■ EXERCISE GOAL ■
Select, from the data, each line where "Microbiology" occurs.

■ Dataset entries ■
- - -

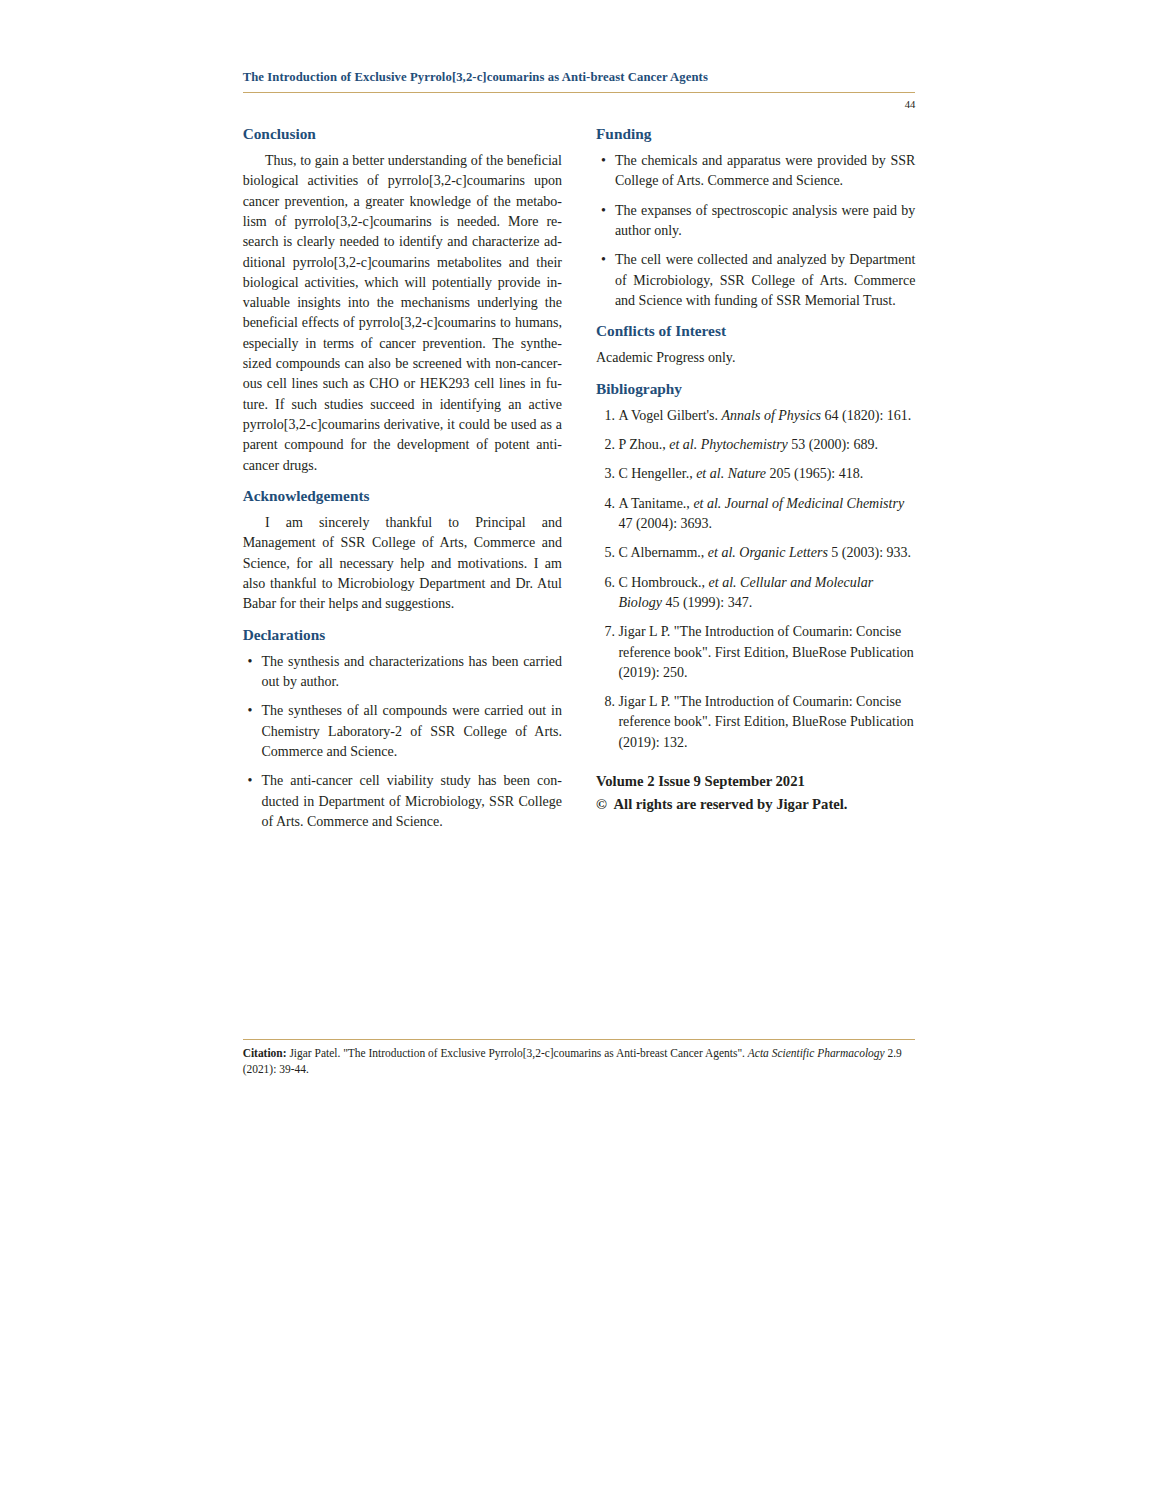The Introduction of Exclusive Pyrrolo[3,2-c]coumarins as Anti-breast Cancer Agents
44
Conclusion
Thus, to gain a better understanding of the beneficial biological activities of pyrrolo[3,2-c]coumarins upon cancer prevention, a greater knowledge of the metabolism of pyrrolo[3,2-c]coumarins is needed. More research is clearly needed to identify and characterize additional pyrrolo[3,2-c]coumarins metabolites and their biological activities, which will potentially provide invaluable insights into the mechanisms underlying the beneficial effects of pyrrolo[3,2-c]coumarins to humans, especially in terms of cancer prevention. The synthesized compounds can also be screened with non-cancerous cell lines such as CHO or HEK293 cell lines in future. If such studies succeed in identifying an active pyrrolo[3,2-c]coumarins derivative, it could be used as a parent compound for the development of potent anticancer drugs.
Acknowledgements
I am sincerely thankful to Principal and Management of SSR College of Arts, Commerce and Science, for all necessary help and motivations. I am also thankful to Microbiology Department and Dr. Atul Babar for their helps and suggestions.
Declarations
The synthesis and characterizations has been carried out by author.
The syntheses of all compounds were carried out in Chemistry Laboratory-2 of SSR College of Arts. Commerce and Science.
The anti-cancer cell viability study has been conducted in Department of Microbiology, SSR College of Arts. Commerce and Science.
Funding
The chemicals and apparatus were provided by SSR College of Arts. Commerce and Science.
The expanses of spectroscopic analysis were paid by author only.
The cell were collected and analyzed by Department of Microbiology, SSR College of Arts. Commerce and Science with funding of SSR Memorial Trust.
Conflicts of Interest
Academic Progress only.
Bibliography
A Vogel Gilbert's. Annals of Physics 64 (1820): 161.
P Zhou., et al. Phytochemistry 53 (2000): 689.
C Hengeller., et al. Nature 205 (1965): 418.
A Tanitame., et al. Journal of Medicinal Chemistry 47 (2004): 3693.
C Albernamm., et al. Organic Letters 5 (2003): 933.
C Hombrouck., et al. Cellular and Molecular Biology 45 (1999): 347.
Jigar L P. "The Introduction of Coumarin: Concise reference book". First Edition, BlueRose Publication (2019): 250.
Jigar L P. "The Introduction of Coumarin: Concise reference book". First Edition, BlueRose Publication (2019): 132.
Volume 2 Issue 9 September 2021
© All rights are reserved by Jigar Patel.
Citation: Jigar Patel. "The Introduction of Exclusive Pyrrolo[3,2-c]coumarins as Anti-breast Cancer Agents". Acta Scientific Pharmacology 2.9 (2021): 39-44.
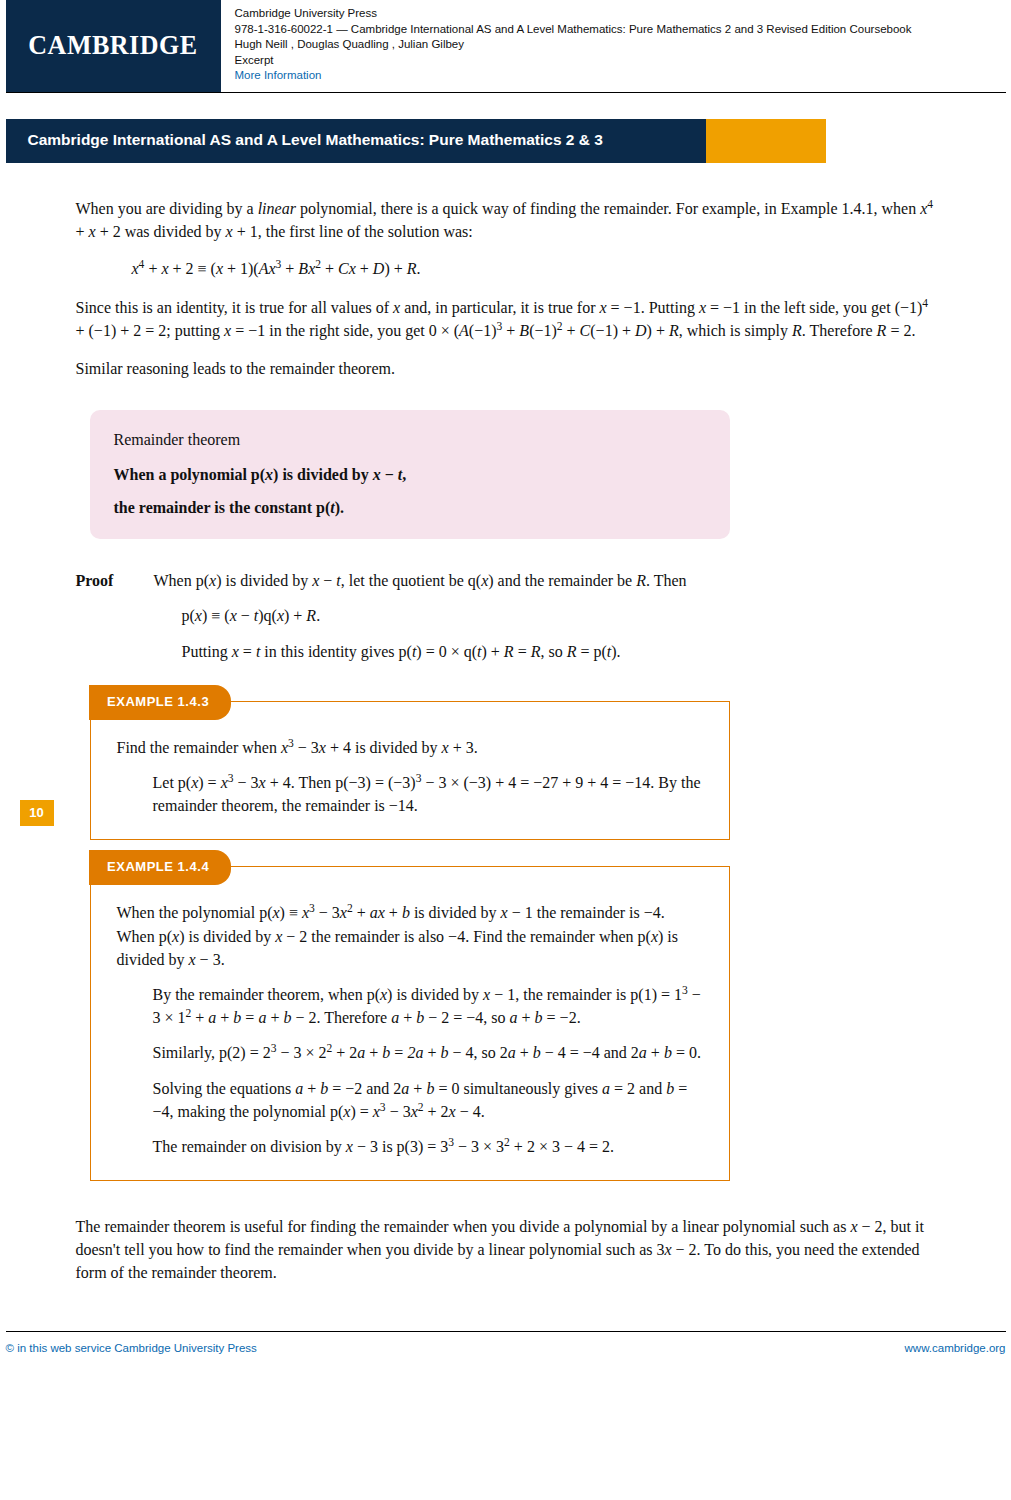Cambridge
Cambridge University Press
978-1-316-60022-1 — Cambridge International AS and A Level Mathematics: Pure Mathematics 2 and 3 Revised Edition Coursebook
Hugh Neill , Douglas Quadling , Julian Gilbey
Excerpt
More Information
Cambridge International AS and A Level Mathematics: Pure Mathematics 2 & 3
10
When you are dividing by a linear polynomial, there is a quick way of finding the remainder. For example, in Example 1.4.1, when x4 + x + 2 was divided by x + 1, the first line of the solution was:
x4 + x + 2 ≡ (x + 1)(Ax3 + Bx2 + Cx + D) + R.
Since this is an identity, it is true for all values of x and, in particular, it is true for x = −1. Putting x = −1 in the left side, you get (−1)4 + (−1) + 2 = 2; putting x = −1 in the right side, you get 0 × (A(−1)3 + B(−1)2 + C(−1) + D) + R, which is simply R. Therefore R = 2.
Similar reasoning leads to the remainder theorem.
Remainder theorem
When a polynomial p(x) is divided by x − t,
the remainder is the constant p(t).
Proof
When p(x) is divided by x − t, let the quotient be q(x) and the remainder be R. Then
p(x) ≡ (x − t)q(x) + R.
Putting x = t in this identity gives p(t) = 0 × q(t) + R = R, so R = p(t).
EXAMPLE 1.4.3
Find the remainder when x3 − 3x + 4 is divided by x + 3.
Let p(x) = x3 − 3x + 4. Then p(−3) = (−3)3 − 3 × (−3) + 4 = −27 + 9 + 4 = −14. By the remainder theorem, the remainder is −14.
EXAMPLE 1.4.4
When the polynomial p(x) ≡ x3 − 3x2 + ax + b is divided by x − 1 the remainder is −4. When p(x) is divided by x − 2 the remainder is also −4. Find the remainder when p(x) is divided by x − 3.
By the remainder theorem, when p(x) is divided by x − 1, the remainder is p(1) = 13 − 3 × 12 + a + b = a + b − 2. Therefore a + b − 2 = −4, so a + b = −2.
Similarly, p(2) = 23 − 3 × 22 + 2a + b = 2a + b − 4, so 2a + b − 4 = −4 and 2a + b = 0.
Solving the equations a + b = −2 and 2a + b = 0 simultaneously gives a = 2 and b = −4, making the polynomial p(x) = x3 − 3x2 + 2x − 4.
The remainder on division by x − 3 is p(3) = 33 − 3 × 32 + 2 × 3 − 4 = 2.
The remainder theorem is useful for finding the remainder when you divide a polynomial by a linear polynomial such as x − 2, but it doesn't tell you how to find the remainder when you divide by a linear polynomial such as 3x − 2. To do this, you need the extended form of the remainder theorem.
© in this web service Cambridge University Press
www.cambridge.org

- - -

■ SOLUTION ■
I am sincerely thankful to Principal and Management of SSR College of Arts, Commerce and Science, for all necessary help and motivations. I am also thankful to Microbiology Department and Dr. Atul Babar for their helps and suggestions.
The anti-cancer cell viability study has been conducted in Department of Microbiology, SSR College of Arts. Commerce and Science.
The cell were collected and analyzed by Department of Microbiology, SSR College of Arts. Commerce and Science with funding of SSR Memorial Trust.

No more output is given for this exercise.